De acordo com a direção do Instituto Padre Miguelinho, não houve proibição do uso do banheiro, mas uma “falta de comunicação”. Os representantes da instituição não quiseram dar mais detalhes sobre o assunto. Uma reunião será realizada na próxima segunda (27) para tratar a questão. 

A Agência Saiba Mais também entrou em contato com a Secretaria de Estado da Educação, Cultura, Esporte e Lazer (Seec) para saber qual procedimento deve ser adotado pelas escolas da rede estadual em situações como essa, mas não obtivemos retorno até a publicação da matéria.

Confira o vídeo da denúncia:

UBES 💚✊🏾 no Instagram: “TRANSFOBIA NAS ESCOLAS NÃO! Hoje (23/02), nossa vice-presidenta do Rio Grande do Norte @sther.ubes, foi abordada pela diretora do…”

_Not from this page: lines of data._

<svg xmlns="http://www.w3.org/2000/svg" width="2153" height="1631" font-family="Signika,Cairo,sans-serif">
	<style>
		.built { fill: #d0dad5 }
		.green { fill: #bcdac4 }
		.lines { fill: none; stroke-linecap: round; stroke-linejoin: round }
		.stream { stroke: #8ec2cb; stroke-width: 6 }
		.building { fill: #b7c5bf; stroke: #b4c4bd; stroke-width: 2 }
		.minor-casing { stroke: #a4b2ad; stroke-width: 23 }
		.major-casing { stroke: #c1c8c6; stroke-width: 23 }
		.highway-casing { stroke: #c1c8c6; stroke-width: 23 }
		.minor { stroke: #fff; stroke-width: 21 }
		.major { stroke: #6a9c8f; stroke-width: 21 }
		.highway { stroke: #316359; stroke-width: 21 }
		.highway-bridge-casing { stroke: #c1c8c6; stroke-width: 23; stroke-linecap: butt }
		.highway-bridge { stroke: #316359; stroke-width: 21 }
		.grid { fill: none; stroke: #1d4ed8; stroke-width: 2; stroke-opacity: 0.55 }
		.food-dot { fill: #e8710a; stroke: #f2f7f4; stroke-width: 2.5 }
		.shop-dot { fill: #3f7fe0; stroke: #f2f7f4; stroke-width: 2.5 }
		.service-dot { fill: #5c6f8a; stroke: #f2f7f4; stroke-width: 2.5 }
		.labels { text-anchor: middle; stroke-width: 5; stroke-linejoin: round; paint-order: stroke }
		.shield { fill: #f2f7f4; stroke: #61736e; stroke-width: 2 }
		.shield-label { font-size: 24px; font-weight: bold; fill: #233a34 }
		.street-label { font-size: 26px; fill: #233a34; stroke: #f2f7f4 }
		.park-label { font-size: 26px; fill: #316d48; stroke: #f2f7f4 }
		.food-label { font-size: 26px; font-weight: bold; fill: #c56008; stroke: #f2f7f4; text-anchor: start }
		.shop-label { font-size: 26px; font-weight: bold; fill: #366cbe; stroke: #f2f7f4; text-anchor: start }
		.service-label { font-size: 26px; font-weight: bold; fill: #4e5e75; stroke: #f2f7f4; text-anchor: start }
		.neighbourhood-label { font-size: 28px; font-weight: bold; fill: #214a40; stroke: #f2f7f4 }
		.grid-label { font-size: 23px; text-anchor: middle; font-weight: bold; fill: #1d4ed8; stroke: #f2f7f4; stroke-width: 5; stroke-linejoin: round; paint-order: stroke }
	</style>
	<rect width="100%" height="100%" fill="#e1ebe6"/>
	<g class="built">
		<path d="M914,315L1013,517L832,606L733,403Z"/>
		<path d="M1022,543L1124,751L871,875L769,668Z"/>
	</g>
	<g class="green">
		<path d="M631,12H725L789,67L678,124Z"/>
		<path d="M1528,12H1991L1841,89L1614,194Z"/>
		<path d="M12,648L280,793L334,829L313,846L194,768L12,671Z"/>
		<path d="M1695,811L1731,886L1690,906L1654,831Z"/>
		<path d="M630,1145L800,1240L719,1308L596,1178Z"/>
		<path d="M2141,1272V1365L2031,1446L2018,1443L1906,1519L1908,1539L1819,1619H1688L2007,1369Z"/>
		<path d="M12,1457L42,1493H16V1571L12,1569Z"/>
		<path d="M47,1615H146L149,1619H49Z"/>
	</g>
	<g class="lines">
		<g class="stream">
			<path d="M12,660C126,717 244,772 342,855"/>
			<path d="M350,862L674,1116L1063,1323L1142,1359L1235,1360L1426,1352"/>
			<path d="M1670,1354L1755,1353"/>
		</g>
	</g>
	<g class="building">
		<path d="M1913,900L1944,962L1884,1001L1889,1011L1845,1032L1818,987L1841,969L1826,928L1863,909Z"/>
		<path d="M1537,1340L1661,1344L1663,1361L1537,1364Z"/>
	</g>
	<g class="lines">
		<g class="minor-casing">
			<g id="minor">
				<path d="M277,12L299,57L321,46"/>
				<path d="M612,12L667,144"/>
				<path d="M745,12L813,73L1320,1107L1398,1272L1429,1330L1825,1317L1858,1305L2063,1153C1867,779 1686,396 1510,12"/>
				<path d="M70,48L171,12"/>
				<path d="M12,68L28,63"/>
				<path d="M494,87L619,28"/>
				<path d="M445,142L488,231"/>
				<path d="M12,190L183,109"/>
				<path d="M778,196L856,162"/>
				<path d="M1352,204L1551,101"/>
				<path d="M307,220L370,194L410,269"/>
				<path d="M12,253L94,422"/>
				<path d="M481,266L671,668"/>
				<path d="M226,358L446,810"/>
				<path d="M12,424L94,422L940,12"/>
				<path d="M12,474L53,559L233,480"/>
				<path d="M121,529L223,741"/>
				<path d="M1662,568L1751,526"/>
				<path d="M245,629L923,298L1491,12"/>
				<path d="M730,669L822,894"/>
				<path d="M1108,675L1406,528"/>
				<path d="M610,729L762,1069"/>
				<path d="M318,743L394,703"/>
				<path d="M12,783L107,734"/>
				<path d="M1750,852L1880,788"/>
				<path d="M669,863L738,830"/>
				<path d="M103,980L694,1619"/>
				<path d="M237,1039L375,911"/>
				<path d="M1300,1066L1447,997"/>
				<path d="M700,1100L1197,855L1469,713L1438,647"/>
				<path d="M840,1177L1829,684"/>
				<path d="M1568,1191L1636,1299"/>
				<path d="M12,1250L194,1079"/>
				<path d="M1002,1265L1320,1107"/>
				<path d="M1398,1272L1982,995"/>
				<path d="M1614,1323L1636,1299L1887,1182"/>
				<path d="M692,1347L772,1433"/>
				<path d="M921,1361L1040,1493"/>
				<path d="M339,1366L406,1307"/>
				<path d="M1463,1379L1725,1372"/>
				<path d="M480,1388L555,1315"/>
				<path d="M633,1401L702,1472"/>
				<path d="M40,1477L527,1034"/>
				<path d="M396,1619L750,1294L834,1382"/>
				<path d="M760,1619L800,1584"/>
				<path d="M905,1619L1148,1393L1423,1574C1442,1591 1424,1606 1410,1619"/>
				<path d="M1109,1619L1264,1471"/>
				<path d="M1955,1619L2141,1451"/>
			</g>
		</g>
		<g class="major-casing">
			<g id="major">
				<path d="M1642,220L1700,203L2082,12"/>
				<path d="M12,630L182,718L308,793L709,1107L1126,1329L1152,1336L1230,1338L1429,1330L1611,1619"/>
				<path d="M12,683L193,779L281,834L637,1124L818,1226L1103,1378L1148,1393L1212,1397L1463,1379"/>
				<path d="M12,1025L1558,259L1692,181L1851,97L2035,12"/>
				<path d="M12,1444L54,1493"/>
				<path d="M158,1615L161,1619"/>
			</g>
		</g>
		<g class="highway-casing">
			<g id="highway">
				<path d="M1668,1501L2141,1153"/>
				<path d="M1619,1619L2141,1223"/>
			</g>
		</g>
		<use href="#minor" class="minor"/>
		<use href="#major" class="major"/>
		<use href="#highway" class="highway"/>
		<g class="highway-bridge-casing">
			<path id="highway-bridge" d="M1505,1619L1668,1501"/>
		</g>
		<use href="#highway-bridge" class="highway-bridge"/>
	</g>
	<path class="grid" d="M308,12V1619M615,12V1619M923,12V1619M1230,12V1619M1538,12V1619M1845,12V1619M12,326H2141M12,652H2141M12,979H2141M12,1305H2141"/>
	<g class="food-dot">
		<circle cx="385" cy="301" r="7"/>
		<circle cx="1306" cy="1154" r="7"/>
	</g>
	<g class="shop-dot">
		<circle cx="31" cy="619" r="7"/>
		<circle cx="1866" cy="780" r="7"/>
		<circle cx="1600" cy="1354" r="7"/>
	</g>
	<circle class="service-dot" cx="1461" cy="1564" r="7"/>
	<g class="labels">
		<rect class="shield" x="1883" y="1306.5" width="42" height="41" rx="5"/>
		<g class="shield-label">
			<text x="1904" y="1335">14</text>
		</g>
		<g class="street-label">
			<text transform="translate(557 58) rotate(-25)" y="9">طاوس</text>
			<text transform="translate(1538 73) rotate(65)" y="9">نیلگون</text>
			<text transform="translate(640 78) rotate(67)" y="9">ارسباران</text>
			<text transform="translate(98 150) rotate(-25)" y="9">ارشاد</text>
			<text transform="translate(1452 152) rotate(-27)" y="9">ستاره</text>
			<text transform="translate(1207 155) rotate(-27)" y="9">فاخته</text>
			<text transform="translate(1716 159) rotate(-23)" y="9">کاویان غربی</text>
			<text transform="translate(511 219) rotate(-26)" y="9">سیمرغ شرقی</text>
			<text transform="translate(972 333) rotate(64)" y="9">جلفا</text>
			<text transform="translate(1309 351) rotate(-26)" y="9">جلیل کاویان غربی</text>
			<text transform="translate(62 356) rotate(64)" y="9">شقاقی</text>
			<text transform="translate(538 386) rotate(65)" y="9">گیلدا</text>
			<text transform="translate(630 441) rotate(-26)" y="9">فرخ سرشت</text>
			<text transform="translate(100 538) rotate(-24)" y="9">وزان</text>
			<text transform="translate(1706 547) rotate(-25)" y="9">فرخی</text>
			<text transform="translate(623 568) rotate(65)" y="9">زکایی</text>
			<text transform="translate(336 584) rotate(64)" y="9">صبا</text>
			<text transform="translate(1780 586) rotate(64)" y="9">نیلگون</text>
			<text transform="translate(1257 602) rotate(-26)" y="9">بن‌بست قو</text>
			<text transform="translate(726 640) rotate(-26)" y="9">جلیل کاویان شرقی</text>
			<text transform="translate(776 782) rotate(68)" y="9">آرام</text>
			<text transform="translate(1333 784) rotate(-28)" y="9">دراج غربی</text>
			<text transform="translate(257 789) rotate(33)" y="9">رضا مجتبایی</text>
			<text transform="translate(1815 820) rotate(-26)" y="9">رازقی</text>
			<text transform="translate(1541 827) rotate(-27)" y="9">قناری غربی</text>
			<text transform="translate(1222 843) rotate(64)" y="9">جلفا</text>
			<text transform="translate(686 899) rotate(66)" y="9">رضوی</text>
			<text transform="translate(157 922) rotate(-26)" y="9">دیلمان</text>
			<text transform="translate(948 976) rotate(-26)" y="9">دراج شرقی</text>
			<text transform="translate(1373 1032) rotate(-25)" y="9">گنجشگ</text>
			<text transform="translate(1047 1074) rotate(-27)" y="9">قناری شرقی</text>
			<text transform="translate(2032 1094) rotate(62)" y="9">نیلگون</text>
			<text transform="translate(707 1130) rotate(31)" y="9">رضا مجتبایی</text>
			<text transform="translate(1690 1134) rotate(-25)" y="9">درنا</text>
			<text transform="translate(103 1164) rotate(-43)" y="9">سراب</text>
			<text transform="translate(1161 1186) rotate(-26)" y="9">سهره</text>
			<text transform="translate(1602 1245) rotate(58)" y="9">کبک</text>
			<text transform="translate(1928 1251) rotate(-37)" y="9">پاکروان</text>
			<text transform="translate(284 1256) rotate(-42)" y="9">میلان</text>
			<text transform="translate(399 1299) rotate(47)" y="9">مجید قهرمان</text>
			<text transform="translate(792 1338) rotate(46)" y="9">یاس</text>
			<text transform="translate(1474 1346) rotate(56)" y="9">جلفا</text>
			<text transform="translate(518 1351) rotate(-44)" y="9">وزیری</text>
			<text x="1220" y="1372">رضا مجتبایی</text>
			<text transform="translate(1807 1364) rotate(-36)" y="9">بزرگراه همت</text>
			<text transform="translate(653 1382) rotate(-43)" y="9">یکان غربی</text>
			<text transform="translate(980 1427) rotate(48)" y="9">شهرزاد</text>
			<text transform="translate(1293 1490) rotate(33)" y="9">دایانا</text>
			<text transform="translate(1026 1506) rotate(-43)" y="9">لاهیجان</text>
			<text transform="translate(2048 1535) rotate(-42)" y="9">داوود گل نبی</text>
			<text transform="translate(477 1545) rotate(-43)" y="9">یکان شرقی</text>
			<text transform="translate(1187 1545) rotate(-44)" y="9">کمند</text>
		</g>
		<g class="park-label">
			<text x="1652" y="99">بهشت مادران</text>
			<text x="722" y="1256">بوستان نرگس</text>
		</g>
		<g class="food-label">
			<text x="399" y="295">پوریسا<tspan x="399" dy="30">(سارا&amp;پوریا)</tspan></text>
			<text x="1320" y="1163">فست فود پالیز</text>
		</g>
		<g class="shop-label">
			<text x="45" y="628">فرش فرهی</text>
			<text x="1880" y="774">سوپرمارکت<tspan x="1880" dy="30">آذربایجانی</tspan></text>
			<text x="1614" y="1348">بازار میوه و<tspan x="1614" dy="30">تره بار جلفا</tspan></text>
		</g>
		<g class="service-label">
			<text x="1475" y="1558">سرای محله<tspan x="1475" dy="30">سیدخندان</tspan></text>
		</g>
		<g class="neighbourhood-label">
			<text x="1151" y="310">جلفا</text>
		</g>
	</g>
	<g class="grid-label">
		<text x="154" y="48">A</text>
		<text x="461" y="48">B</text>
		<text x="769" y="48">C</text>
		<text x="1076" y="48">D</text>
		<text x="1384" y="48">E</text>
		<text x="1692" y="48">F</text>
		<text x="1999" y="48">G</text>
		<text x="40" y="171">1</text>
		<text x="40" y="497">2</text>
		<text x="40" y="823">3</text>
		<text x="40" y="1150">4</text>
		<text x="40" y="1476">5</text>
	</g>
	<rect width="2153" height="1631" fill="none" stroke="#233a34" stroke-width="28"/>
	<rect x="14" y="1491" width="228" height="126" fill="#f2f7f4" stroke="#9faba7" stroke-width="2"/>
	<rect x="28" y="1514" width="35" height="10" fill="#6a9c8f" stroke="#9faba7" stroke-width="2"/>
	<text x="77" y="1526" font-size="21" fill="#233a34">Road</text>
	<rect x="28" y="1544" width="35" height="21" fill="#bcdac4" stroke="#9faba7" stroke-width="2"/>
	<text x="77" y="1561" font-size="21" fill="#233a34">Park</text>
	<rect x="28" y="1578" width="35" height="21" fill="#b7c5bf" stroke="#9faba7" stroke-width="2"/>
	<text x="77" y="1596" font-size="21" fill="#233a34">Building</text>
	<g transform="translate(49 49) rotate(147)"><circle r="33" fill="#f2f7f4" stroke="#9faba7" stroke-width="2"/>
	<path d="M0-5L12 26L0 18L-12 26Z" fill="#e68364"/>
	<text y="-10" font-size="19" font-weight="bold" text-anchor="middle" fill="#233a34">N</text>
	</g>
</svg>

Uma história que se repete 

Thabatta Pimenta

Em setembro do ano passado, a então candidata a deputada federal, Thabatta Pimenta (PSB), foi vítima de transfobia ao tentar usar o banheiro feminino do shopping Via Direta, em Natal.   

Thabatta fazia uma panfletagem no circular da Universidade Federal do Rio Grande do Norte (UFRN), ao lado do shopping, quando sentiu necessidade de ir ao banheiro e foi até à unidade. A primeira a ser impedida foi uma militante trans, também da equipe da candidata.   

Em vídeo gravado e postado nas redes sociais, dois seguranças abordam a candidata e dizem que uma mulher teria reclamado da presença de “uma pessoa do sexo masculino” no banheiro. Segundo os funcionários, a ordem de proibição teria vindo da administração do shopping. Os seguranças também perguntaram se Pimenta teria o sexo feminino registrado no RG.   

A Lei Estadual 9036/2007, proíbe e pune atos discriminatórios em virtude de orientação sexual e identidade de gênero. Na época, a direção do shopping disse que iria averiguar a situação e que repudiava toda forma de preconceito e discriminação.